#### Collected material
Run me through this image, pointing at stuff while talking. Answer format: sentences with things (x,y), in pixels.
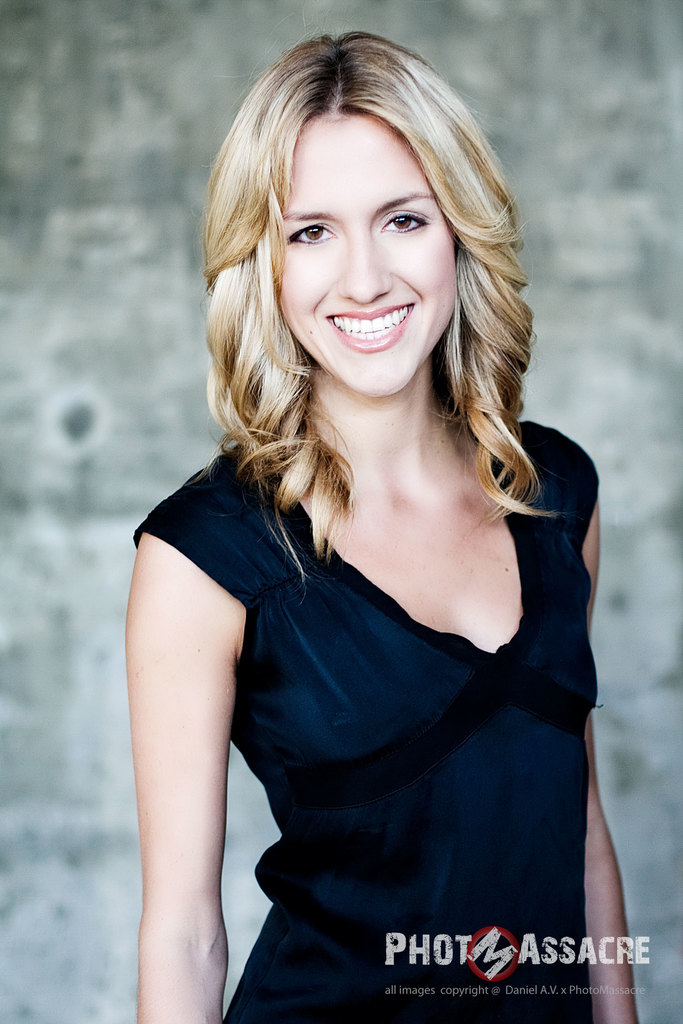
In front of the picture, we see the woman (378,461) in the black dress (354,756) is stunning. She is smiling and she might be posing for the photo. In the background (115,340), it looks like a wall (186,239). This might be an edited image.
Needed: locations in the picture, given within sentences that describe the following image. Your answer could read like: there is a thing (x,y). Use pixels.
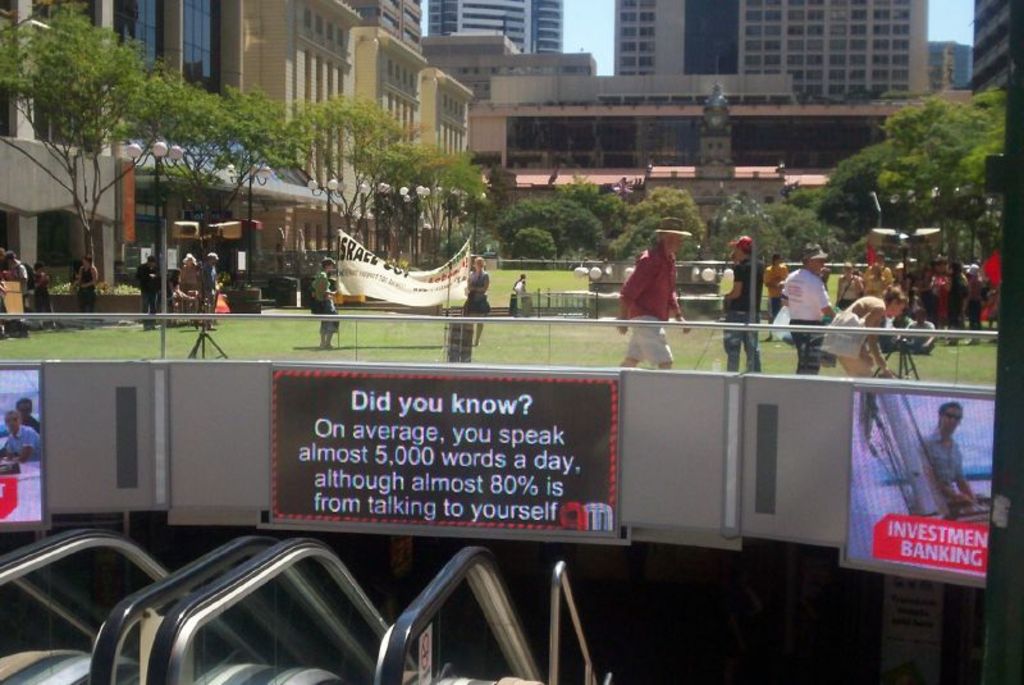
We can see there are even many people (811,334) wearing clothes (813,351) and some of them are wearing a cap (673,232). This is a banner (444,265), trees (402,228), buildings (694,151), windows (755,47) of the building (743,27), grass (576,344) and a sky (567,9).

#### What you are asked to do
Print out all the material word for word but exclude any images.

#### Answer to this exercise
Run me through this image, pointing at stuff while talking. Answer format: sentences with things (x,y), in pixels.
In front of the picture, we see the woman (378,461) in the black dress (354,756) is stunning. She is smiling and she might be posing for the photo. In the background (115,340), it looks like a wall (186,239). This might be an edited image.
Needed: locations in the picture, given within sentences that describe the following image. Your answer could read like: there is a thing (x,y). Use pixels.
We can see there are even many people (811,334) wearing clothes (813,351) and some of them are wearing a cap (673,232). This is a banner (444,265), trees (402,228), buildings (694,151), windows (755,47) of the building (743,27), grass (576,344) and a sky (567,9).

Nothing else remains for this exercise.